Work order: Please reproduce the entries below word for word, leaving out the pictures.

Measurement transcription data:
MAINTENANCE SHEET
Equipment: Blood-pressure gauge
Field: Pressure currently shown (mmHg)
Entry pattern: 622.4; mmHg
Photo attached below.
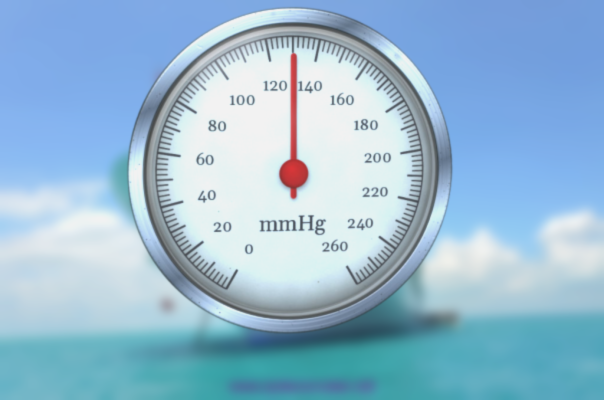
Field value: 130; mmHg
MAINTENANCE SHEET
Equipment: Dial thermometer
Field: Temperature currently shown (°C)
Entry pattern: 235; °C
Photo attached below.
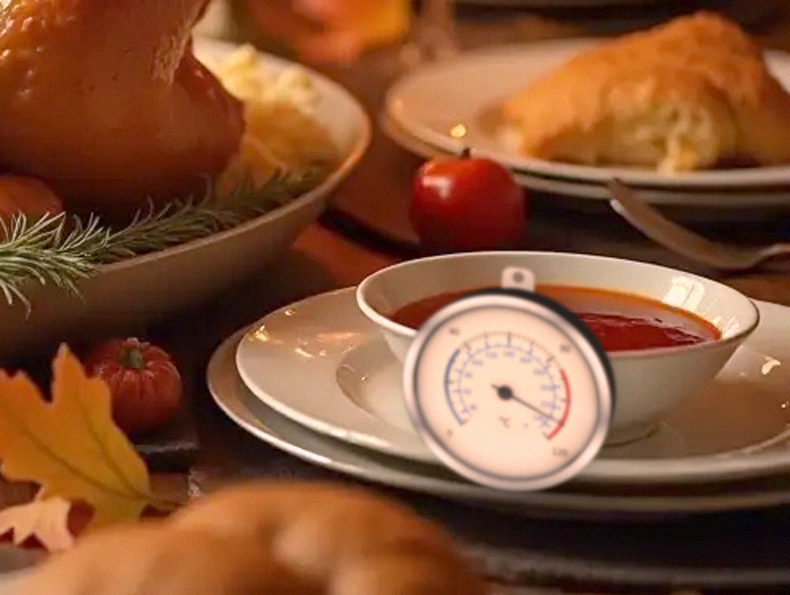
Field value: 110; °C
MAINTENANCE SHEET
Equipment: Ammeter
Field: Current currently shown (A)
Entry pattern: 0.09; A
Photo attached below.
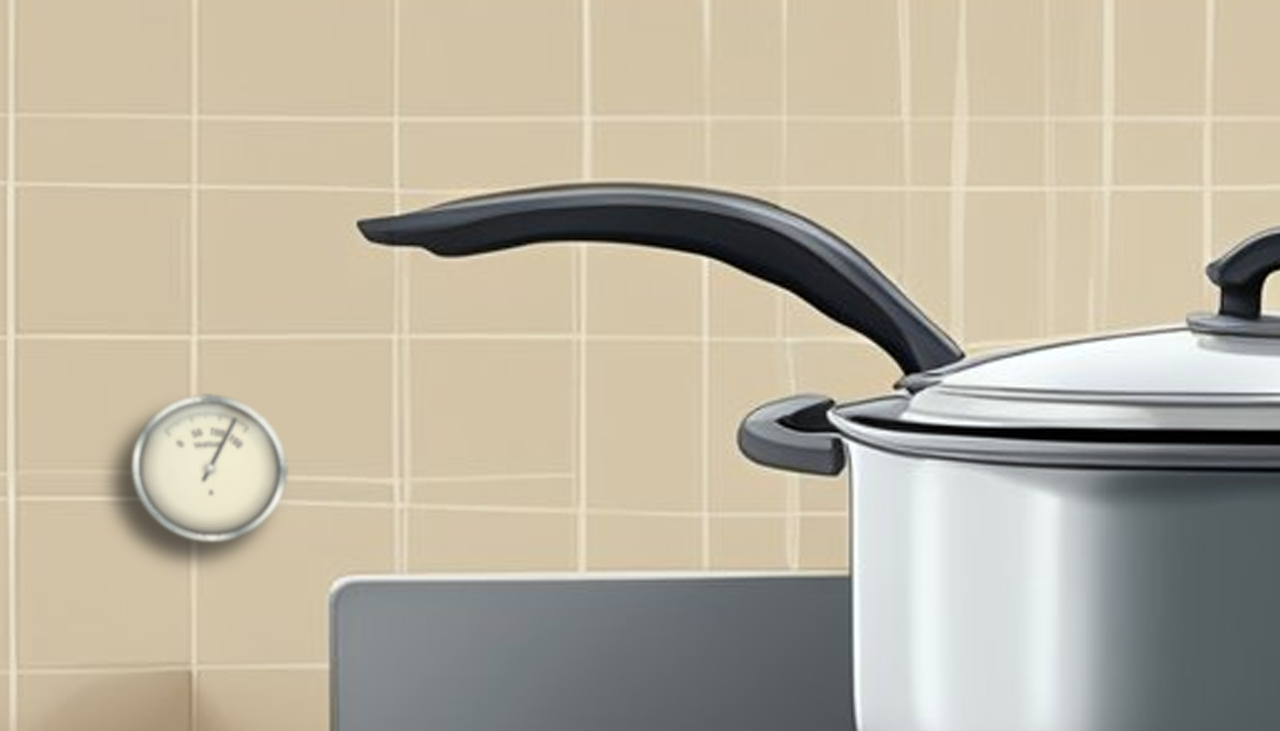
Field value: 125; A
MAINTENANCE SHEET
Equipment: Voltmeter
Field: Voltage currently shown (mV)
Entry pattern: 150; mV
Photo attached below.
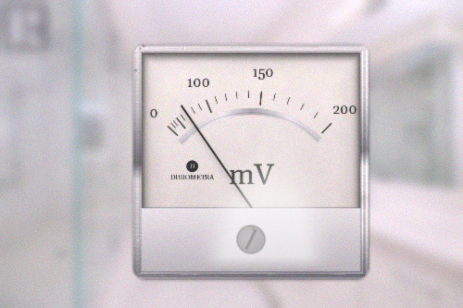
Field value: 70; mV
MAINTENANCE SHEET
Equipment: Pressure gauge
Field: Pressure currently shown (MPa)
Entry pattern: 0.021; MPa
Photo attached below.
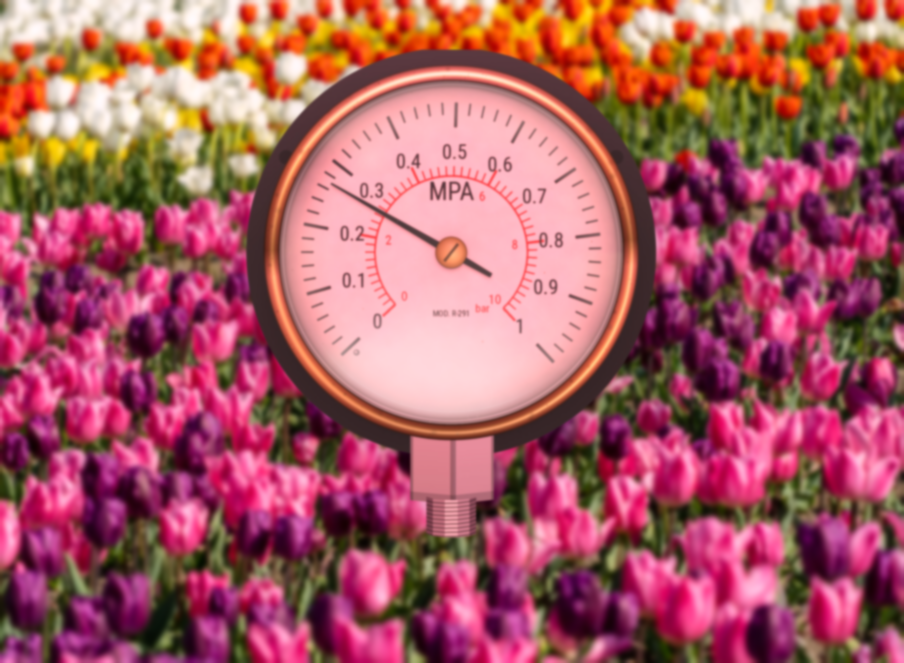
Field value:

Task answer:
MAINTENANCE SHEET
Equipment: Blood-pressure gauge
Field: Pressure currently shown (mmHg)
Entry pattern: 622.4; mmHg
Photo attached below.
Field value: 130; mmHg
MAINTENANCE SHEET
Equipment: Dial thermometer
Field: Temperature currently shown (°C)
Entry pattern: 235; °C
Photo attached below.
Field value: 110; °C
MAINTENANCE SHEET
Equipment: Ammeter
Field: Current currently shown (A)
Entry pattern: 0.09; A
Photo attached below.
Field value: 125; A
MAINTENANCE SHEET
Equipment: Voltmeter
Field: Voltage currently shown (mV)
Entry pattern: 150; mV
Photo attached below.
Field value: 70; mV
MAINTENANCE SHEET
Equipment: Pressure gauge
Field: Pressure currently shown (MPa)
Entry pattern: 0.021; MPa
Photo attached below.
Field value:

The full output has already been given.